Compared to other states, New Hampshire had the lowest OPM poverty rate in 2022, as measured by the ACS. Utah’s 8.2 percent was the next closest OPM poverty rate to New Hampshire’s 7.2 percent, a statistically significant difference. However, New Hampshire did not have the lowest SPM poverty rate in the latest data. The U.S. Census Bureau does not release any detailed SPM poverty rates about population groups within states, but does aggregate three years of data to produce overall SPM rates for each state. For the 2020-2022 period, New Hampshire’s SPM poverty rate was 6.2 percent, which was higher than Maine’s 4.6 percent even after accounting for statistical uncertainty in the data. Seven other states have lower estimated SPM poverty rates than New Hampshire, but those differences are not statistically significant, indicating the poverty rates are indistinguishable from one another.

New Hampshire Median Incomes Did Not Keep Up with Inflation

The purchasing power of median household income declined both nationally and in New Hampshire in 2022. The median household income in the state, which is the amount earned by the household in the middle of the income distribution, was estimated at $89,992 in the data collected in 2022, which was not significantly different from the $88,465 estimated for 2021.

However, after adjusting for inflation, the median New Hampshire household saw a decline of about $4,600 in purchasing power, which was larger than the single-year decline of approximately $4,200 between 2008 and 2009, during the Great Recession.

About one in four Granite State households reported income of less than $50,000 per year in the 2022 data collection. About one in six had incomes below $35,000 per year, and more than half of all households had incomes below $100,000 per year.

Looking Back and Ahead

These new data from the U.S. Census Bureau reflect the next chapter in understanding the impacts of pandemic-era public assistance programs on the well-being of Granite Staters and residents around the United States. While the 2021 data showed a massive and meaningful decline in child poverty, the expiration of temporary policies designed to support households with children appears to have led to poverty rates rebounding in 2022, despite a stronger economy overall. These data emphasize the ability of public policy to reduce financial hardships for households.

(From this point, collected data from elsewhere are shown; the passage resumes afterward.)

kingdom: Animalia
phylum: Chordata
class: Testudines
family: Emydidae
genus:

Slowing inflation during 2023 suggests household incomes may again begin to outpace cost increases. A strengthening economy may also help reduce poverty, and low unemployment rates could continue to help enhance economic opportunity by boosting wages, particularly for workers with lower incomes. However, a limited workforce and rising costs for housing and child care have held back economic growth in New Hampshire during the recovery from the COVID-19 pandemic. Additional data, scheduled to be released in December, will provide more insight into the communities and regions of New Hampshire that have had the greatest difficulty recovering from the pandemic’s economic impacts.